During operation, the fast-moving blades of wind turbines are exposed to continuous impacts with rain droplets, hail, insects, or solid particles. This can lead to erosion of the blades, whereby the electrical efficiency is compromised and expensive repairs may be required. One possible solution to this problem is elastic blade coatings, which are able to absorb the impact energy without crack formation.

The purpose of the work presented in this thesis has been to design and construct a laboratory experimentation device, which allows an accelerated and reliable evaluation of existing or novel blade coating formulations. Results of experiments are compared to data obtained in the larger-size whirling arm rig, which is the present industrial standard for blade coating evaluation.

The whirling arm rig consists of three fastmoving horizontal rotors rotating in a heavy artificial rain fall. There are four chapters in the thesis. In chapter 1, a literature survey provides background information to the field. Topics discussed are the global wind energy development, possible wind turbine constructions, blade structures and materials, blade coatings, and liquid erosion mechanisms.

In chapter 2, the design, construction and evaluation of a new laboratory setup for fast screening of 22 coating samples simultaneously is described. The device is based on a principle of discrete water jet slugs. A review of previous rain erosion testing equipment is also included. To provide a basis for comparison of the new setup with the whirling arm rig, a dimensional analysis was conducted and experiments with two polyurethane-based blade coatings carried out.

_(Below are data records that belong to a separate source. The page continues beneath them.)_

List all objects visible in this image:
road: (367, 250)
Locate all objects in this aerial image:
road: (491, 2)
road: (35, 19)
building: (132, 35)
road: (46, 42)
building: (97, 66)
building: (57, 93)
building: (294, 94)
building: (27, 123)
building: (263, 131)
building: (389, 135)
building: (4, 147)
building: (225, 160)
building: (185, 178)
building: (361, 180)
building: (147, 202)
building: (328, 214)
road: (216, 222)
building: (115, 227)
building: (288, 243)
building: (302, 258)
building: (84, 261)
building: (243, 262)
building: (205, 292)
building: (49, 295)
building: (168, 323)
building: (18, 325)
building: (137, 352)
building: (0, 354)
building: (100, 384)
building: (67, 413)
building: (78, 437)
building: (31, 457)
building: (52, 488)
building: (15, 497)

Results showed that water jet slug velocity and impact frequency are the most influential parameters on the coating erosion rate. Furthermore, very small coating surface defects, often present on the specimens tested, appeared to play an important role in the erosion mechanism. The evaluation of the coatings under conditions where impact frequency and water hammer pressure were “matched” could not be directly correlated with the results obtained with the whirling arm rig.

This may be attributed, among other contributing factors, to the different contact modes in the two setups, i.e. the movement of coated panels against rain drops versus the movement of water drops against coated specimens. The results endorse the complex nature of the rain erosion phenomenon, which is the consequence of the simultaneous combination of complex mechanisms and as such, it is difficult to reproduce at the laboratory scale.

III In chapter 3, the experimental investigation was expanded to a study on the effects of three important process parameters on coating erosion: water cushioning, substrate curvature, and water nozzle-coating distance. In addition, to map the influence of physical properties on rain erosion, mechanical measurements to characterize selected blade coatings, including tensile strength, flexibility, impact, hardness, and abrasion experiments, were conducted.

The investigations showed that in some cases water cushioning (the presence of a liquid film on the coating surface prior to impact) is important. Contrary to this, substrate curvature and the water nozzle-coating distance (< 10 cm) did not influence the results to any significant degree. The ranking of abrasion resistance of the blade coatings was in agreement with the ranking of rain erosion resistance measured in the whirling arm rig and is an interesting indication for future work.

Finally, in chapter 4, conclusions are drawn and suggestions for further work provided.